> [Exercise description]
Turn everything in the data below, from the line containing "family: Plantaginaceae" down to and including the line containing "scientific name: Geranium palustre", into a JSON list of strings, one string per line, with blank lines left out.
— START —
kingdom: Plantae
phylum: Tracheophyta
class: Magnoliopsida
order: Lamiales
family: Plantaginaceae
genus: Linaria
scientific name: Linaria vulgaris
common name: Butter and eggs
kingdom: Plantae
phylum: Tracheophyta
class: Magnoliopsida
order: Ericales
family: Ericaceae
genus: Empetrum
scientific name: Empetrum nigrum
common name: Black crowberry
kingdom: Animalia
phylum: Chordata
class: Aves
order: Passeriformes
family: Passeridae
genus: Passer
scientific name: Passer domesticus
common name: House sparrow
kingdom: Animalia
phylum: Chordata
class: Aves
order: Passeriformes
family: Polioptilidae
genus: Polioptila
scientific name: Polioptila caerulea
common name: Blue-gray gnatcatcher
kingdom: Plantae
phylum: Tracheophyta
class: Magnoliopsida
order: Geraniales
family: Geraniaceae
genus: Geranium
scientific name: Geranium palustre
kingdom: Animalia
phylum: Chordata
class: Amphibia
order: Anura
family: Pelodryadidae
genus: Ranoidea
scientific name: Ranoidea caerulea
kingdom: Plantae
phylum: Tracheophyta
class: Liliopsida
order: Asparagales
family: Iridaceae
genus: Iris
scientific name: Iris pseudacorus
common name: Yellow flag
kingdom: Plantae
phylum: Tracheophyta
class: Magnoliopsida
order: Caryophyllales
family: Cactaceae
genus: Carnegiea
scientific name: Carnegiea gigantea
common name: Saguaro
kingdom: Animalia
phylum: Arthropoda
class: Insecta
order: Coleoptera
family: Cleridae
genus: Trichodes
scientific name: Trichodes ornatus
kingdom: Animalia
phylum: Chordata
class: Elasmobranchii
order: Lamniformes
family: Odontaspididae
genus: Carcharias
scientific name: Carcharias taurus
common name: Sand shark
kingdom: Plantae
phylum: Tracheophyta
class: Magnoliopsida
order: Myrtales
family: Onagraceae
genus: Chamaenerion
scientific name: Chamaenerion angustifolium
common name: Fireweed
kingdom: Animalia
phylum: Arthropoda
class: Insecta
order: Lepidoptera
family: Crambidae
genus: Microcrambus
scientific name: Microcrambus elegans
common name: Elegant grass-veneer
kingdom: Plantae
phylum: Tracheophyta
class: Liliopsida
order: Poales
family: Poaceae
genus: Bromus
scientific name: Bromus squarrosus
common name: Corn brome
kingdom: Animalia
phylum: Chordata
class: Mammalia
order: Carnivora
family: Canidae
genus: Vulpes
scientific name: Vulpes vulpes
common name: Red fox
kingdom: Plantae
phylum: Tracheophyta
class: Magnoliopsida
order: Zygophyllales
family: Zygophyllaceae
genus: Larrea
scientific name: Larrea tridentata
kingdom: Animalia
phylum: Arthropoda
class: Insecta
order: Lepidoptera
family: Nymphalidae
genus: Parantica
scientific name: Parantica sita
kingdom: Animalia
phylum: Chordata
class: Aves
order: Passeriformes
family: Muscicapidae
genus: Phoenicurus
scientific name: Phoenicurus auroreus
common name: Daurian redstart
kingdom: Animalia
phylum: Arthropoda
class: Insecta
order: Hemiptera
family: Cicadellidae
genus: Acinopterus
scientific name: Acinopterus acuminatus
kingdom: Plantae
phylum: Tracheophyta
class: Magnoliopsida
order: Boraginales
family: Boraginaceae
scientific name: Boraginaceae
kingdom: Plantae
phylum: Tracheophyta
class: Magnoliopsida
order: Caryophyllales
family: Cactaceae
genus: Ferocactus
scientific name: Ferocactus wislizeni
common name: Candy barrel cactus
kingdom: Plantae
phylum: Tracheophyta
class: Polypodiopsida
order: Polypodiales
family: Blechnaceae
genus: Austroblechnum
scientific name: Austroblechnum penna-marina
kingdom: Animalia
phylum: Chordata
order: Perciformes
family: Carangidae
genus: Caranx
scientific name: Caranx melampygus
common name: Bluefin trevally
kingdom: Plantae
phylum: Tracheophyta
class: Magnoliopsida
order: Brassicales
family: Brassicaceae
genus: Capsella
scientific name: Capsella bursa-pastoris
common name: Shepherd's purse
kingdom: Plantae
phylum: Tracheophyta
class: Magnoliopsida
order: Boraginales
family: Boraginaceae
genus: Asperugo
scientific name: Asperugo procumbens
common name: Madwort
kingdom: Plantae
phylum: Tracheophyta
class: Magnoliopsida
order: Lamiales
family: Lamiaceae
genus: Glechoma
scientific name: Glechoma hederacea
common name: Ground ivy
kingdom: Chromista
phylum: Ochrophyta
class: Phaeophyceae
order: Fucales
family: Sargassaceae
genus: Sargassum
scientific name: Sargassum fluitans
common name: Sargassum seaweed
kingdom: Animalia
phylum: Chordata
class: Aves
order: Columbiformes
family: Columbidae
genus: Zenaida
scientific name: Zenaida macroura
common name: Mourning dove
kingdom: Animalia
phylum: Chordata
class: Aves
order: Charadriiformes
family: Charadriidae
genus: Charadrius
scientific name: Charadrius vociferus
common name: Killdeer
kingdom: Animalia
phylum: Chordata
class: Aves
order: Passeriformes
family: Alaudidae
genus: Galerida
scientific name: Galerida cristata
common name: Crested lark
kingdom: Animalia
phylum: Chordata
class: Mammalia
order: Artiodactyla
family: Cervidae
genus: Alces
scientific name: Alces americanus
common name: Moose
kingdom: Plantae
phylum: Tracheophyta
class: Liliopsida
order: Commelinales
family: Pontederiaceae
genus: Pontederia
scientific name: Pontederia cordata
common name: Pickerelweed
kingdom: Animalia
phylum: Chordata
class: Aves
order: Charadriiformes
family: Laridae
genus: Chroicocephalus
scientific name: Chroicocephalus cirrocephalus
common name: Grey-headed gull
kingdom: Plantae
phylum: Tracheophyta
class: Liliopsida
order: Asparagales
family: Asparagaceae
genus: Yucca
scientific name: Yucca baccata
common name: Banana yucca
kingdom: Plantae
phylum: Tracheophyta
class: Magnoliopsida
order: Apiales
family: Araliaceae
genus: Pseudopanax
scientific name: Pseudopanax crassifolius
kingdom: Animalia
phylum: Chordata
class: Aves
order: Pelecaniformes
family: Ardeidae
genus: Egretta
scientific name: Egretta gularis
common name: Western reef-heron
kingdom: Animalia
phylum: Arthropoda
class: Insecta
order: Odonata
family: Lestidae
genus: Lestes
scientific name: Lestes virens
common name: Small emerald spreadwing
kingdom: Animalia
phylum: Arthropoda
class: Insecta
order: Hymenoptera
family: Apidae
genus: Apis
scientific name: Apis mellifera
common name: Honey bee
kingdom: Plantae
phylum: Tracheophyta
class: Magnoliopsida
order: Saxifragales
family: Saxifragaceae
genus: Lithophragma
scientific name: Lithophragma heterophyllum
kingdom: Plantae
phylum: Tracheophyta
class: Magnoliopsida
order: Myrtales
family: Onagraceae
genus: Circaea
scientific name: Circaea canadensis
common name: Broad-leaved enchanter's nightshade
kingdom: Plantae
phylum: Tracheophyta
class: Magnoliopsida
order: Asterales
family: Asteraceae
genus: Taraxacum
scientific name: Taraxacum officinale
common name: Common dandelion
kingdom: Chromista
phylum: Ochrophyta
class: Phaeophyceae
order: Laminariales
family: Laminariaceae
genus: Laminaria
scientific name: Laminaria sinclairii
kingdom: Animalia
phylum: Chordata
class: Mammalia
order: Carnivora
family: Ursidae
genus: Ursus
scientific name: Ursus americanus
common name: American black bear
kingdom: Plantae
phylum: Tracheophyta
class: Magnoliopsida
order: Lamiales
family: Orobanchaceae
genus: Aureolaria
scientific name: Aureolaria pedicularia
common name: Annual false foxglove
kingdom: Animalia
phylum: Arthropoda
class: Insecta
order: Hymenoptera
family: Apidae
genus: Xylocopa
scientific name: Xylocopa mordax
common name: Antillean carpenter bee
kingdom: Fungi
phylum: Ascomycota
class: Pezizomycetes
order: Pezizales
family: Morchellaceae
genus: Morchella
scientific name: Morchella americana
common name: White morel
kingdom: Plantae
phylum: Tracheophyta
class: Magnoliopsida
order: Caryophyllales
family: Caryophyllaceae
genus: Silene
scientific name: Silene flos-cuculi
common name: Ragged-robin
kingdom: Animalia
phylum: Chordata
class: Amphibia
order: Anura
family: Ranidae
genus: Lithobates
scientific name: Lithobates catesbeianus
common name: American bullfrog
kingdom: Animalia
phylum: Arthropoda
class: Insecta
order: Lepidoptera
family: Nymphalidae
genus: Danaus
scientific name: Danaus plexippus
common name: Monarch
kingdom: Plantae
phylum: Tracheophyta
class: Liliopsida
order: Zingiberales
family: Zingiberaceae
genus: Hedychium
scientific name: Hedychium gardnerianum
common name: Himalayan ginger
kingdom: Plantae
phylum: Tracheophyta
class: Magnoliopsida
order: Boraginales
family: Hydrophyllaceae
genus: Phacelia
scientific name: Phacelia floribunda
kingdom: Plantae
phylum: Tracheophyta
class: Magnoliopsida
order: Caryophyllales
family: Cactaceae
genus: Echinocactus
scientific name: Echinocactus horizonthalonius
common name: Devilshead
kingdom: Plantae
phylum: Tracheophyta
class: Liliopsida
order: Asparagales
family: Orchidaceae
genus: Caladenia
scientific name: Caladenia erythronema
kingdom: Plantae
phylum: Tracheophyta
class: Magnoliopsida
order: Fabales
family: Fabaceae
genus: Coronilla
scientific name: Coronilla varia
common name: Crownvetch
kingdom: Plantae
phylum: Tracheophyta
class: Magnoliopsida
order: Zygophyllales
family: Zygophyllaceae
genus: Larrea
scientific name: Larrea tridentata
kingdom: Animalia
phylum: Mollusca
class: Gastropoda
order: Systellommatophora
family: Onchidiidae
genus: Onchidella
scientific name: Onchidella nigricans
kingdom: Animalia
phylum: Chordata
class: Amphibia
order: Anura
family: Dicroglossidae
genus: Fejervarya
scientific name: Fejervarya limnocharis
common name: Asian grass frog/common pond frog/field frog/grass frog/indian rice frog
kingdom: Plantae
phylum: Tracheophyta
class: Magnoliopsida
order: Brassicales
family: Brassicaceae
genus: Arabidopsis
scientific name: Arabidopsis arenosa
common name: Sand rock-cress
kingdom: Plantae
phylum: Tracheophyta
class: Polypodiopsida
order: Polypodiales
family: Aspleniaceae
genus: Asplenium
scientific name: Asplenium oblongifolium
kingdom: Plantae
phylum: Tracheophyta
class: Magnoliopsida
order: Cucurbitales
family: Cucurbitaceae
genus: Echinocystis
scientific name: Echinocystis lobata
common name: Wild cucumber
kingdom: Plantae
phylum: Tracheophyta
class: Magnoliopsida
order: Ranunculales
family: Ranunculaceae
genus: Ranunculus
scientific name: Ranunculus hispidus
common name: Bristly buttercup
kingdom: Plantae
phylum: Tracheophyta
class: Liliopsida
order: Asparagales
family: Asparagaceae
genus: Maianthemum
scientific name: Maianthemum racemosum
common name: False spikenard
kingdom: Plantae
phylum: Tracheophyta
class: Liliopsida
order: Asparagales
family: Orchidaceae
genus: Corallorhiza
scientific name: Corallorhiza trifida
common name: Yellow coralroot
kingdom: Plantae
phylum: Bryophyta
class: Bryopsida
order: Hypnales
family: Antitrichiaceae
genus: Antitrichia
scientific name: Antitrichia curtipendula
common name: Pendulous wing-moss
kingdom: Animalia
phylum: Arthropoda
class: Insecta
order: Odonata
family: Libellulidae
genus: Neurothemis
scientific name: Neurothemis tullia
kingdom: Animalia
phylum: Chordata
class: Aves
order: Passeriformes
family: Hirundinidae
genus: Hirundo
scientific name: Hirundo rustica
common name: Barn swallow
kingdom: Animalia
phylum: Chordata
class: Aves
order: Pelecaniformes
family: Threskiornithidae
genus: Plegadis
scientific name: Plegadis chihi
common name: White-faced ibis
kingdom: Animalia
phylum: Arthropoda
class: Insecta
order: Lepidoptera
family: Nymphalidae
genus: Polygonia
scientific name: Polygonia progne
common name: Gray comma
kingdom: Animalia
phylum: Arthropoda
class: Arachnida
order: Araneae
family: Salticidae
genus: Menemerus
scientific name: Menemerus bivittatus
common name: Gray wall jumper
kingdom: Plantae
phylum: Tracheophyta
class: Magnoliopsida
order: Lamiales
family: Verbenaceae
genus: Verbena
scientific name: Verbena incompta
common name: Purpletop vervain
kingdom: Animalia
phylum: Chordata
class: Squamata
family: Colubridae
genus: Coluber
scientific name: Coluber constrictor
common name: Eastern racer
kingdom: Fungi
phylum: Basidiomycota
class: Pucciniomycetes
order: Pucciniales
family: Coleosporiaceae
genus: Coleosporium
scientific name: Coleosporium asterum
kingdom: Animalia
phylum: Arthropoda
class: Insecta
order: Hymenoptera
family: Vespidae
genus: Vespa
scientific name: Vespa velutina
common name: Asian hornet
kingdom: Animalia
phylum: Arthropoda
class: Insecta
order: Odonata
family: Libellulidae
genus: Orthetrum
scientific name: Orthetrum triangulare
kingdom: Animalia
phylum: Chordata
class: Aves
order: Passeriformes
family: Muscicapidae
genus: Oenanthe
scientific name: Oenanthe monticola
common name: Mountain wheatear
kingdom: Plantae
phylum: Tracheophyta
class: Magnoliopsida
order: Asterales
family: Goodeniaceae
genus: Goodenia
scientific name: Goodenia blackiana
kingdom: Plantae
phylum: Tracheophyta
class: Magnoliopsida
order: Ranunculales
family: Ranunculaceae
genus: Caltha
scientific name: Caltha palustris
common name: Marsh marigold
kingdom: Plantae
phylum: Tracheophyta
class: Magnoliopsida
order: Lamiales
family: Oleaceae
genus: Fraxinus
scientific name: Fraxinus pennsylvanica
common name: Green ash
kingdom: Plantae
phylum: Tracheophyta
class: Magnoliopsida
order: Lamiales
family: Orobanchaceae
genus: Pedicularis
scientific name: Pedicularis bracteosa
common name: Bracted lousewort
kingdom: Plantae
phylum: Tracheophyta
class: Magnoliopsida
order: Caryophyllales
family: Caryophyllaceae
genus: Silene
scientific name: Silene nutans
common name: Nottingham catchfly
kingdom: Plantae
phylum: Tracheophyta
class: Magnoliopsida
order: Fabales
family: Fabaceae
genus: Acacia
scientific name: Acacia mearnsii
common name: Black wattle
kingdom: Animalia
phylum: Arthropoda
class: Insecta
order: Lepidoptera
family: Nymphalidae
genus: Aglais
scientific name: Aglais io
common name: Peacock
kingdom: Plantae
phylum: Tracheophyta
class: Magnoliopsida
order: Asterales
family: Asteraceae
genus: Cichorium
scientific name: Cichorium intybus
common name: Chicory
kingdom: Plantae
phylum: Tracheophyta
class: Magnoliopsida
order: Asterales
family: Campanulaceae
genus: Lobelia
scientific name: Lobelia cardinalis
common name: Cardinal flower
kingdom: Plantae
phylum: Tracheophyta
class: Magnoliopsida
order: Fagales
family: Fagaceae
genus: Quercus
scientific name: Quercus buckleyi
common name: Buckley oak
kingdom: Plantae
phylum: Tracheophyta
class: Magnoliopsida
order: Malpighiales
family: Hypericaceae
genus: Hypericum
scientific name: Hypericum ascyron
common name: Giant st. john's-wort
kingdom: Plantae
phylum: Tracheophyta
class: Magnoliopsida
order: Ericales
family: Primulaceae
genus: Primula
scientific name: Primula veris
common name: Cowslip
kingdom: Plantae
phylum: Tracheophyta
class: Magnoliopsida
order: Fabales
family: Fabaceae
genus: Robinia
— END —
> [Result for this exercise]
[
  "family: Plantaginaceae",
  "genus: Linaria",
  "scientific name: Linaria vulgaris",
  "common name: Butter and eggs",
  "kingdom: Plantae",
  "phylum: Tracheophyta",
  "class: Magnoliopsida",
  "order: Ericales",
  "family: Ericaceae",
  "genus: Empetrum",
  "scientific name: Empetrum nigrum",
  "common name: Black crowberry",
  "kingdom: Animalia",
  "phylum: Chordata",
  "class: Aves",
  "order: Passeriformes",
  "family: Passeridae",
  "genus: Passer",
  "scientific name: Passer domesticus",
  "common name: House sparrow",
  "kingdom: Animalia",
  "phylum: Chordata",
  "class: Aves",
  "order: Passeriformes",
  "family: Polioptilidae",
  "genus: Polioptila",
  "scientific name: Polioptila caerulea",
  "common name: Blue-gray gnatcatcher",
  "kingdom: Plantae",
  "phylum: Tracheophyta",
  "class: Magnoliopsida",
  "order: Geraniales",
  "family: Geraniaceae",
  "genus: Geranium",
  "scientific name: Geranium palustre"
]